Doch was bedeuten diese Maßnahmen im Lichte der zuletzt unerwartet hohen Teuerungsraten in der Eurozone? Hier hat man im Dezember zumindest insofern darauf reagiert, als dass die Inflationsprognosen für das Jahr 2022 mit nun 3,2 % deutlich nach oben revidiert wurden. Jedoch unterstreicht die EZB-Erwartung einer Teuerungsrate von 1,8 % für die Jahre 2023 und 2024 die Haltung, in der Inflation weiterhin nur ein temporäres Phänomen als Folge der Coronakrise zu sehen (Grafik 2). Angesichts der vor wenigen Tagen veröffentlichten rekordhohen Inflation von 5 % im Dezember steigt für die EZB die Gefahr, dass sie ihre Glaubwürdigkeit als „Hüterin der Preisstabilität“ verliert. Schließlich ist dies der höchste Wert seit Beginn der Währungsunion. Auch wenn innerhalb der EZB die Bereitschaft für eine Kurswende in der Geldpolitik steigt, ist derzeit frühestens im ersten Quartal 2023 mit einem ersten Zinsschritt zurechnen.
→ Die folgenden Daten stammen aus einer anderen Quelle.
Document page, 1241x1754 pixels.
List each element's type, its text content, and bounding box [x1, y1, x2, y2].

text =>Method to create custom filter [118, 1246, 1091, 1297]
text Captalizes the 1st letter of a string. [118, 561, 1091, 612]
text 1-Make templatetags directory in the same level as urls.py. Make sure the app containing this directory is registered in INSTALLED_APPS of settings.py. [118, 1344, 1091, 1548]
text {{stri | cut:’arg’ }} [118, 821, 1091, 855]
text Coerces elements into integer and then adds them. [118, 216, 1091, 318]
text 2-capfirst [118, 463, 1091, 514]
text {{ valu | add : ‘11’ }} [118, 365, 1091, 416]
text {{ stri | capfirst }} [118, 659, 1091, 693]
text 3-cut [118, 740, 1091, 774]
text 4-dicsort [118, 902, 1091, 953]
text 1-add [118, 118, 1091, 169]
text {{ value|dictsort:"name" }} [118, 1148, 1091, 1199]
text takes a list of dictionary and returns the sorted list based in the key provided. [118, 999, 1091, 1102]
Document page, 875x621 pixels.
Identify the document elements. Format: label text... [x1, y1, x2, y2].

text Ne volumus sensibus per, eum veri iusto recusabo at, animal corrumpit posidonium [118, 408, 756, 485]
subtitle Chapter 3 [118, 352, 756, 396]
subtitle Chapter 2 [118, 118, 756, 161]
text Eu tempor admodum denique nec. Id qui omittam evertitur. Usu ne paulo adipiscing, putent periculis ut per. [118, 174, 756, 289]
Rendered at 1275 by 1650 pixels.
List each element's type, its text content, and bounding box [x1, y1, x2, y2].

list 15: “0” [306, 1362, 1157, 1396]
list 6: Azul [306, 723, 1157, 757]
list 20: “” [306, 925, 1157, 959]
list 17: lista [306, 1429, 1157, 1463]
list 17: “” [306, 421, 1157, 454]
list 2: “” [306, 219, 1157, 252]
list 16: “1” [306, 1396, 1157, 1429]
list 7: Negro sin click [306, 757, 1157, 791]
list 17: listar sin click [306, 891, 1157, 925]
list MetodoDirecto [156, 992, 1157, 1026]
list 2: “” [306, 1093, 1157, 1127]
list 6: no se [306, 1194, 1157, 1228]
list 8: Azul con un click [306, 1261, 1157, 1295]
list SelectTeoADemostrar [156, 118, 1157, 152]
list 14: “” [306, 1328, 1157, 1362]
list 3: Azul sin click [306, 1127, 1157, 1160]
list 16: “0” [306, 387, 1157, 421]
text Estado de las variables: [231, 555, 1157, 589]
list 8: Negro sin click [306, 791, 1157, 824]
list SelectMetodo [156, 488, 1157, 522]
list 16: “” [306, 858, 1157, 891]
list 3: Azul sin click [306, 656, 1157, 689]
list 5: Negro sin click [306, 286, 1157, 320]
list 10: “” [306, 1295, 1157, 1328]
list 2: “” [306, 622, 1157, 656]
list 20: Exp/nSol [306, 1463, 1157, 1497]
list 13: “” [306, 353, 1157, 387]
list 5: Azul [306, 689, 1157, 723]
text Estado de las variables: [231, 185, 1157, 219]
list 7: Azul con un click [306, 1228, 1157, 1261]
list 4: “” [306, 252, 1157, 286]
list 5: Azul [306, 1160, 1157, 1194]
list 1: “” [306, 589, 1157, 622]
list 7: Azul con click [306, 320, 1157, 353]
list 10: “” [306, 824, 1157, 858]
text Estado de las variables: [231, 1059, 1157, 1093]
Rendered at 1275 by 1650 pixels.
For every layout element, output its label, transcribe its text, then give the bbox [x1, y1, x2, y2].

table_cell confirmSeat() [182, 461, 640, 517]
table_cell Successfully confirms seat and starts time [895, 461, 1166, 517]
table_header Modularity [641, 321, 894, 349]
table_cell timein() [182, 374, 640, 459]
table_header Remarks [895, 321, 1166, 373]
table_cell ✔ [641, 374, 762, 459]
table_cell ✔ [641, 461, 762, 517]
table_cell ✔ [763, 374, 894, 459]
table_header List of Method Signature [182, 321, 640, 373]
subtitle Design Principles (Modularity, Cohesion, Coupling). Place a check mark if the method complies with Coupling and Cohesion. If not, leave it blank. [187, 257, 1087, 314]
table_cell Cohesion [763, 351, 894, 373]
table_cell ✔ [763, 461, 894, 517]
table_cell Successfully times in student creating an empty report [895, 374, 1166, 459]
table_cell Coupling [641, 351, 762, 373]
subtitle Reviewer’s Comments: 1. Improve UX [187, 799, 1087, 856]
Fed: Tapering und Tightening
In den Vereinigten Staaten von Amerika hat der überraschend massive Anstieg der Inflation die Notenbank Fed hingegen schon zu einer Kehrtwende veranlasst. Bei der letzten Sitzung im Dezember gab diese bereits ein klares Zinswendesignal für das Jahr 2022. Die Rückführung der Anleihekäufe (Tapering) wird demnach beschleunigt und bis Mitte März abgeschlossen. Anschließend wäre Spielraum für Zinserhöhungen geschaffen. Die Meinung, dass die Inflation vor allem auf transitorische Effekte zurückzuführen ist und daher in absehbarer Zeit wieder nachlassen werde, musste man ebenfalls aufgeben. In der Zwischenzeit wurden die Notenbanker von der Realität der jüngsten Inflationsdaten eingeholt. Mit 7 % markierte die Inflation im Dezember ein 40-Jahres-Hoch und könnte nun dazu führen, dass die geldpolitische Normalisierung deutlich rascher erfolgt als ursprünglich erwartet (Grafik 3). Sowohl im Sitzungsprotokoll als auch in der Senatsanhörung des Fed-Präsidenten Powell Anfang Jänner wurde den Anlegern verdeutlicht, dass bereits nach den ersten Zinsschritten eine Verringerung der Bilanzsumme der Fed möglich scheint. Auf Tapering könnte somit nahtlos Tightening folgen. Als Tightening wird der schrittweise Abbau der Notenbankbilanz mit dem Ziel einer Verringerung der Liquidität in der Wirtschaft bezeichnet.
Aber auch der sich stetig erholende US-Arbeitsmarkt dient als Argumentationshilfe für eine schnellere Straffung der Geldpolitik. Zwar blieb der Stellenaufbau im Dezember klar hinter den Erwartungen zurück, doch sank die Arbeitslosenrate stärker als erwartet auf 3,9 % und liegt damit nur mehr leicht über dem Vorkrisenniveau (Grafik 4). Vor dem Hintergrund stark gestiegener Stundenlöhne steigt die Gefahr der gefürchteten Lohn-Preis-Spirale. Aus Sicht der Währungshüter stellt die erhöhte Inflation inzwischen das maßgeblichste Risiko für eine lang andauernde Arbeitsmarkterholung (Vollbeschäftigung) dar. Mit diesen Argumenten haben sowohl FED-Vertreter als auch Marktteilnehmer die Erwartung für eine erste Zinsanhebung von 25 Basispunkten auf März vorgezogen und erachten sogar vier Zinsschritte in diesem Jahr für möglich.
Eine Verzögerung des geldpolitischen Ausstiegs wäre nur dann zu erwarten, falls eine weitere COVID-Variante den Konjunkturaufschwung schwerwiegend gefährdet – eine Hintertür bleibt für beide Zentralbanken mit Blick auf den Pandemieverlauf somit noch offen.